When you need to buy something, I recommend using the following order to search out your purchase and reduce your impact on the planet: 1. local and used, preferably of eco-friendly materials; 2. local, eco-friendly, and new; 3. used but online; 4. new, eco-friendly, online; 5. purchase pause. If you’re not familiar with that term, I’ll be discussing it in more detail in my next post.
At home, use old rags or reusable cloths for cleaning. Try out cloth napkins instead of paper ones. For times when you have to use paper products, choose brands that use recycled paper, or more sustainable paper alternatives.
Those of us who are RVers and camp off-grid know about “military showers.” It’s also something many of us grew up with in drought-stricken California. It’s where you run the water to get your hair and body wet, turn it off to soap up, and turn it back on again to rinse. Using this method is a water-efficient way to brush your teeth, wash your hands, and wash dishes as well.
As they need replacing, switch out appliances for more energy-efficient versions, toilets and shower heads for their water-conserving counterparts, and incandescent or fluorescent bulbs for LED ones. Try not to change out things just because you want to get green as quickly as possible. Wait until you actually need ot do it.
Did you know tons of recyclable materials get thrown away every year? Part of the problem stems from things landing directly in the trash when they could be recycled.

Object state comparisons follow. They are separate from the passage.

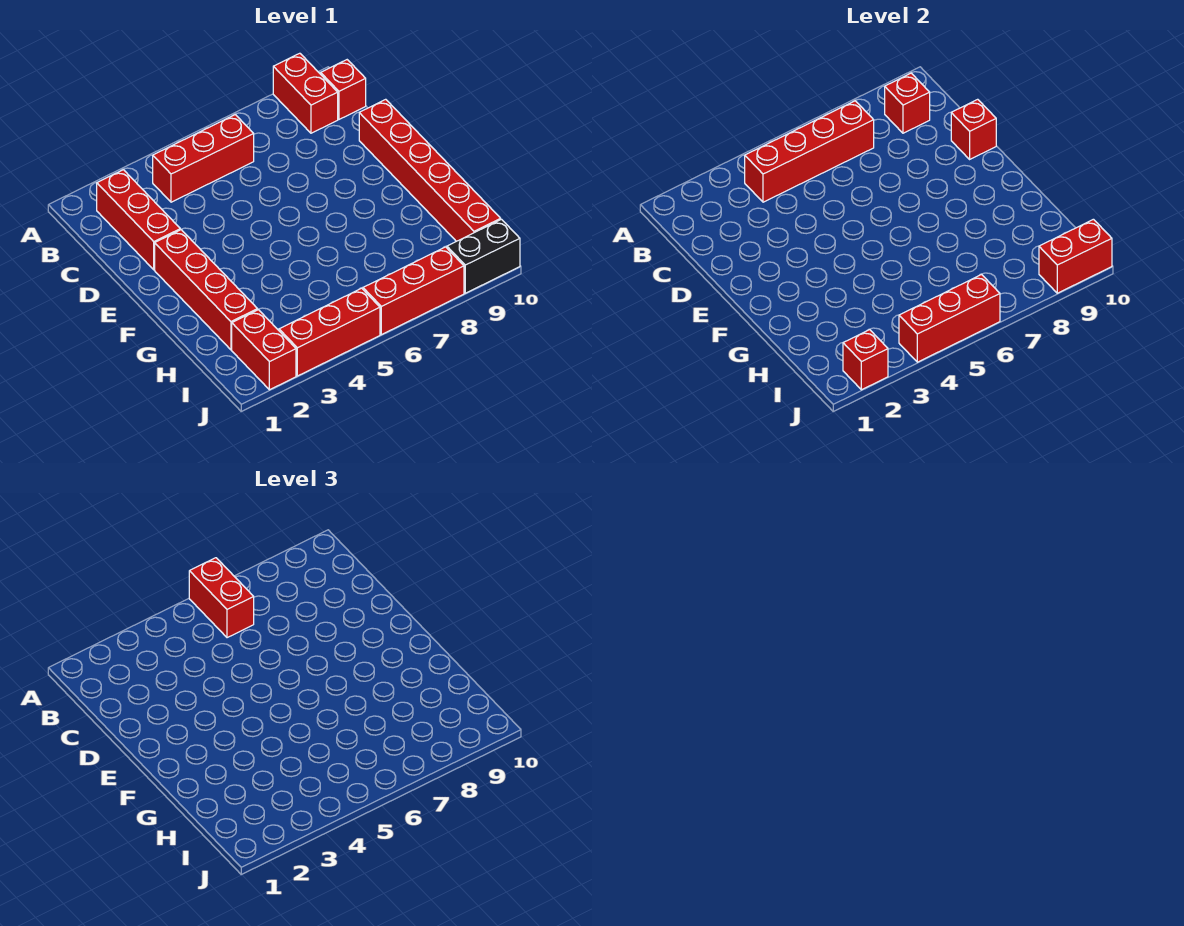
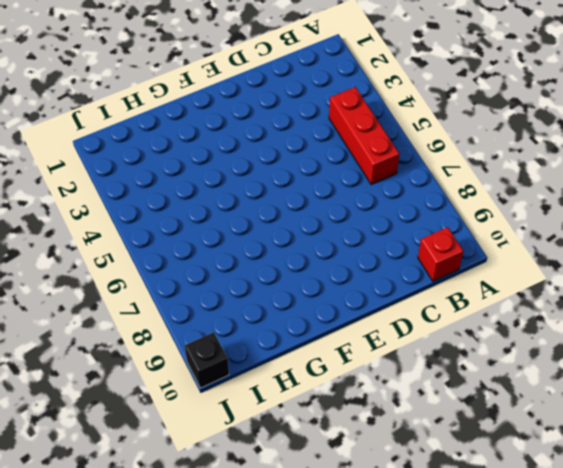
black 1x1 brick [185,332,229,388] -> black 1x2 brick [447,219,520,293]
none -> red 1x2 brick [273,53,338,133]
none -> red 1x3 brick [97,170,180,270]
none -> red 1x6 brick [359,99,501,241]

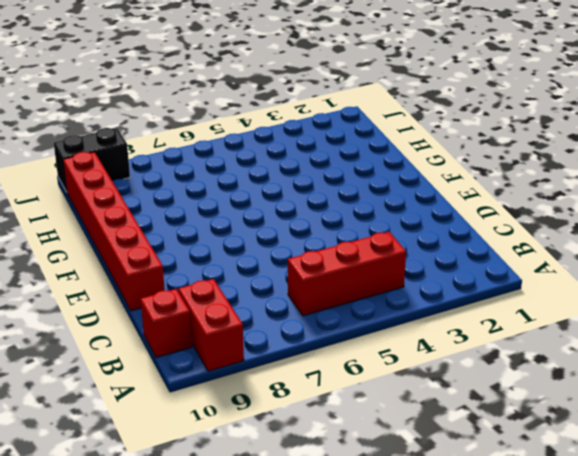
none -> red 1x3 brick [97,170,180,270]
none -> red 1x4 brick [155,230,258,350]
none -> red 1x2 brick [232,310,296,390]

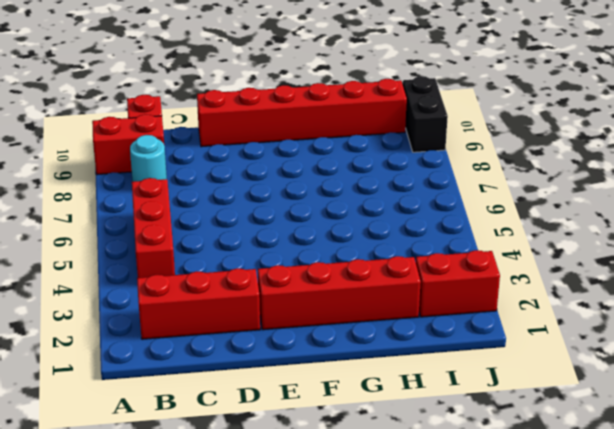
cyan 1x1 round brick [130,135,167,182] -> none
none -> red 1x3 brick [279,288,380,376]
none -> red 1x3 brick [363,247,464,335]
none -> red 1x4 brick [745,101,874,202]

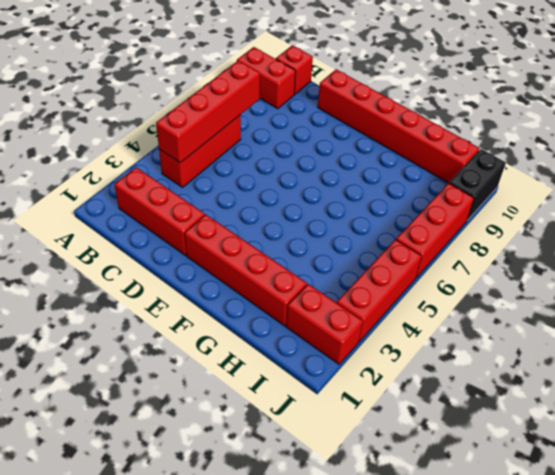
none -> red 1x1 brick [885,73,930,133]
none -> red 1x1 brick [951,99,996,159]
none -> red 1x1 brick [843,330,888,390]

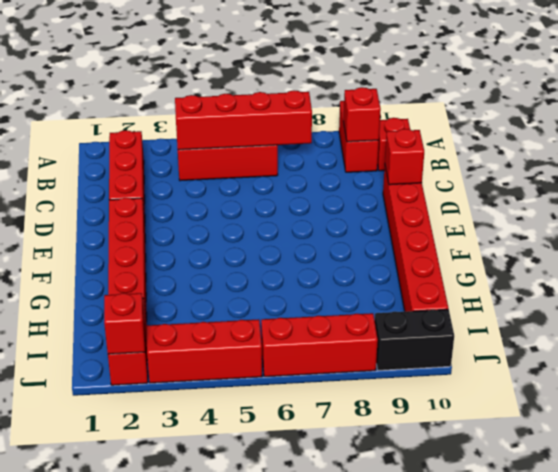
none -> red 1x3 brick [899,275,1000,362]
none -> red 1x2 brick [1039,219,1112,293]
none -> red 1x2 brick [189,558,254,638]

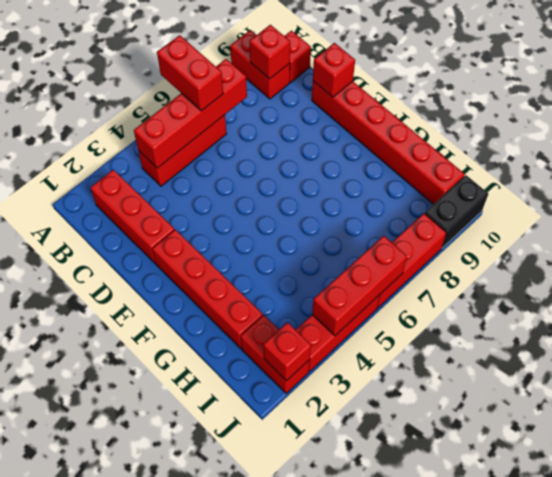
none -> red 1x2 brick [1039,219,1112,293]

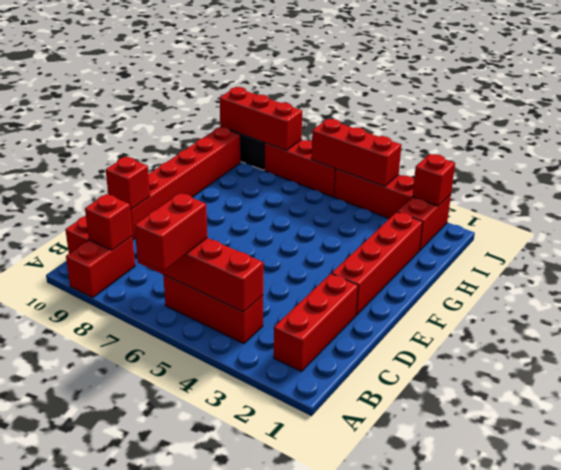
red 1x3 brick [220,87,302,151] -> red 1x2 brick [1039,219,1112,293]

The other issue is that people try to recycle containers without cleaning them first. Many recycling plants don’t have the capacity to decontaminate dirty containers, so they will just throw away whole batches instead. Make it your business to know what you can recycle in your area, and prepare items for recycling the right way.
Can you upcycle or update something instead of getting rid of it? Sometimes an alteration or a coat of paint bring enough vibrancy to an item that you don’t need to replace it.
Instead of buying new containers to store things, consider reusing empty containers you would otherwise throw away or recycle. I love using old glass jars from pasta sauce for dry goods (or homemade pasta sauce).
If you do end up getting rid of something, do you really need to replace it? It’s ok to have empty space.
You don’t have to take big steps to be more minimalist and eco-friendly. I think the two actually go well together. Environmentally conscious decisions are a matter of doing the best you can, whenever you can.